Jakub Schikaneder – Dead Girl

27 Sep

“Death is not extinguishing the light; it is only putting out the lamp because the dawn has come.”

(Tagore)

Jakub Schikaneder, Dead Girl, 1909

Czech painter Jakub Schikaneder’s paintings are full of figures of people miserable in one way or another. He painted the poor and the lonely, the forgotten and the downtrodden, old and frail, young and – dead. Motif of death appears often in Schikaneder’s art; from a scene of murder to a melancholy figure of a drowned young girl washed a shore and in this painting, “Dead Girl”, painted in 1909 the lightness and innocence of youth are touched and torn by death’s black claws. The scene is bared to the minimum, nothing unnecessary clutters the composition, just a chair and a bed made out of dark wood; the wood is solid, dark and hard, and the girl is frail and clad in white. A humble interior. A little room filled with sickness and death, stuffy from the coughs and the burning candle. That way, the painter placed our focus on the real essence of the painting; the girl and her death. Death is an invisible and pervading, solemn and mysterious character in this poignant scene. The simplicity adds to the sorrowful mood of the painting and the colour palette of different tones of grey, the colour of fog and ashes, because the world of colours, sounds and scents means nothing to her anymore. You are fading away, sweet child, and:

….You will no longer

Distinguish what rises or falls;

Colors are closed, and tones are empty,

And you won’t even know any longer

Who brings you all the flowers.

I also stumbled upon this photograph by a Polish photographer Laura Makabresku and it is obviously inspired by this painting and is equally melancholy and poignant. Edvard Munch also painted a sick child in bed and it seems that the motif of death and children go well together because they create a contrast which makes it especially poignant and sorrowful.

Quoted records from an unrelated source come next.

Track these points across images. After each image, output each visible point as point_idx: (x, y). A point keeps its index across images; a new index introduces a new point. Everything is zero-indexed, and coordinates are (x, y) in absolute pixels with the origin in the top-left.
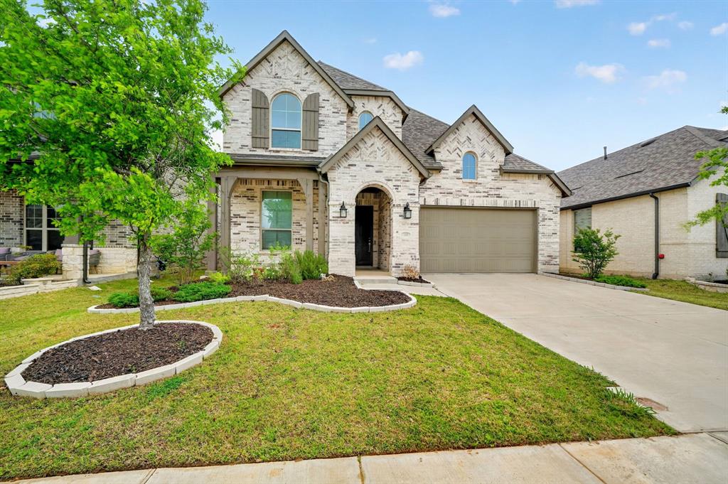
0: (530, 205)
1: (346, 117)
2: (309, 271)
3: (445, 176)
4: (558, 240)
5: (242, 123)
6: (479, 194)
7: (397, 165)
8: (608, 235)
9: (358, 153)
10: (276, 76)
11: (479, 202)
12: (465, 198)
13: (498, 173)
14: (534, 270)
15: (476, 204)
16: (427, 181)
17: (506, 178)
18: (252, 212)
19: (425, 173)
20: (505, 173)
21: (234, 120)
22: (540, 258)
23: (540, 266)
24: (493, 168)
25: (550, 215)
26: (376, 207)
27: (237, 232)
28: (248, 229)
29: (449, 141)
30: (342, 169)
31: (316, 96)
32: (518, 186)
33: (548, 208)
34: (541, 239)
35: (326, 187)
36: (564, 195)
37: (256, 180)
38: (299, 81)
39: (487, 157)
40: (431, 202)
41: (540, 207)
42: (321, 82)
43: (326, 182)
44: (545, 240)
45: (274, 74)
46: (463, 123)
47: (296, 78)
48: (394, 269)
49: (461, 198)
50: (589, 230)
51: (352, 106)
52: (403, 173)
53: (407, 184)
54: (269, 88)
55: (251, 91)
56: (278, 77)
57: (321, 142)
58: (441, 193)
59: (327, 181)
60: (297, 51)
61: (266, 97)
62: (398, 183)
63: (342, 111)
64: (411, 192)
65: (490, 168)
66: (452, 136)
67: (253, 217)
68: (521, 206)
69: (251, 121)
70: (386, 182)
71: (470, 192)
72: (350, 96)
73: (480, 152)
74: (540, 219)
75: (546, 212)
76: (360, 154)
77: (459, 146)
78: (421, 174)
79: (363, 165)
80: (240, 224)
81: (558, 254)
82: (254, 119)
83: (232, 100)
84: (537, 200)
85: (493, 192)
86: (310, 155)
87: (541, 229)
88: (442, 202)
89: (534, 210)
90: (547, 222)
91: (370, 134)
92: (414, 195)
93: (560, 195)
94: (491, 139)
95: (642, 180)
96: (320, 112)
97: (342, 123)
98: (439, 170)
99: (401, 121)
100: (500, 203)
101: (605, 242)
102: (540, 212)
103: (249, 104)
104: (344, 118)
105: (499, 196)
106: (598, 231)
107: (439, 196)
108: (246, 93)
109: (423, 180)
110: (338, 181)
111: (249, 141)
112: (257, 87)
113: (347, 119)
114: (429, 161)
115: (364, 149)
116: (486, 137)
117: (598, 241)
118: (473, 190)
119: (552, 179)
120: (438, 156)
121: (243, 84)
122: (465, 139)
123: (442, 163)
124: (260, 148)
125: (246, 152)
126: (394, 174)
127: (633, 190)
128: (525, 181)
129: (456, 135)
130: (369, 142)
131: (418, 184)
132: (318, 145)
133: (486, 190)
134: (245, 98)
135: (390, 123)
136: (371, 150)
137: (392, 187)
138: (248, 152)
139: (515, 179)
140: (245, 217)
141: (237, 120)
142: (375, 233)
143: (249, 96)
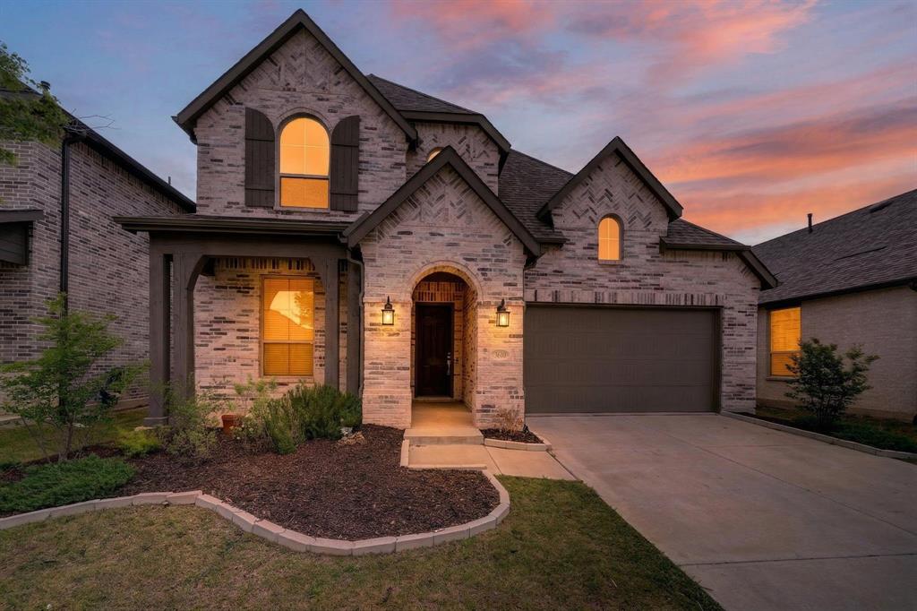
0: (709, 302)
1: (404, 157)
2: (321, 423)
3: (570, 254)
4: (754, 359)
5: (230, 165)
6: (624, 284)
7: (485, 233)
8: (853, 356)
9: (417, 211)
10: (287, 88)
11: (624, 298)
12: (602, 290)
13: (657, 250)
14: (715, 407)
15: (620, 301)
16: (539, 261)
17: (669, 258)
18: (246, 313)
19: (535, 249)
20: (668, 249)
21: (215, 160)
22: (725, 388)
23: (725, 402)
24: (648, 241)
25: (741, 318)
26: (458, 305)
27: (220, 346)
28: (239, 342)
29: (575, 197)
30: (386, 240)
31: (354, 121)
32: (689, 271)
33: (738, 307)
34: (727, 359)
35: (359, 271)
36: (765, 286)
37: (253, 258)
38: (325, 96)
39: (639, 224)
40: (546, 297)
41: (727, 305)
42: (363, 97)
43: (358, 262)
44: (734, 359)
45: (283, 84)
46: (599, 168)
47: (321, 90)
48: (479, 415)
49: (595, 290)
50: (815, 345)
51: (414, 137)
52: (495, 246)
53: (504, 266)
54: (273, 107)
55: (244, 111)
56: (289, 90)
57: (362, 197)
58: (561, 282)
59: (361, 259)
60: (324, 45)
61: (268, 122)
62: (487, 265)
63: (399, 146)
64: (510, 280)
65: (643, 240)
66: (581, 191)
67: (248, 322)
68: (695, 303)
69: (243, 162)
70: (464, 262)
71: (610, 281)
72: (413, 122)
73: (628, 216)
74: (726, 324)
75: (735, 314)
76: (420, 213)
77: (592, 205)
78: (527, 251)
79: (424, 232)
80: (226, 334)
81: (753, 382)
82: (249, 158)
83: (212, 126)
84: (720, 294)
85: (649, 281)
86: (343, 219)
87: (726, 341)
88: (565, 298)
89: (715, 311)
90: (737, 330)
91: (435, 177)
92: (516, 285)
93: (757, 284)
94: (645, 194)
95: (887, 262)
96: (361, 148)
97: (398, 165)
98: (559, 244)
99: (497, 166)
100: (661, 299)
101: (847, 366)
102: (727, 314)
103: (242, 132)
104: (402, 158)
105: (658, 288)
106: (834, 348)
107: (559, 287)
108: (237, 115)
109: (531, 260)
110: (379, 262)
111: (240, 197)
112: (254, 105)
113: (407, 159)
114: (543, 229)
115: (425, 205)
116: (637, 191)
117: (834, 365)
118: (614, 277)
119: (744, 260)
120: (557, 222)
121: (231, 101)
122: (602, 193)
123: (565, 233)
124: (260, 206)
125: (235, 213)
126: (480, 250)
127: (876, 278)
128: (701, 264)
129: (588, 187)
130: (436, 193)
131: (522, 266)
132: (357, 202)
133: (638, 278)
134: (234, 123)
135: (478, 167)
136: (438, 206)
137: (475, 271)
138: (238, 214)
139: (684, 259)
140: (234, 322)
141: (221, 161)
142: (457, 345)
143: (242, 121)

Photograph by Laura Makabresku

Jakub Schikaneder, By the Girl’s Bed, 1910

All of Jakub Schikaneder’s paintings have that particular mood which is hard to put in words, but rather brings to mind other imagery; the thick and impenetrable November fog, orange autumnal sunset tinged with sadness because it seems the sun will never rise again, a soil hardened by frost, an eerie yellowish light of the lantern on the street corner. Autumnal and announcing death and the end. Schikaneder also loved the motif of autumn and winter, and is not winter the death of nature? In another painting, “By the Girl’s Bed”, painted the following year Schikaneder explores the same motif; death of a young girl. In this painting the glow of the candle is overpowering, colouring the room in warm orange shades, as if the more frail and sickly the girl is, the more strength the candle possesses.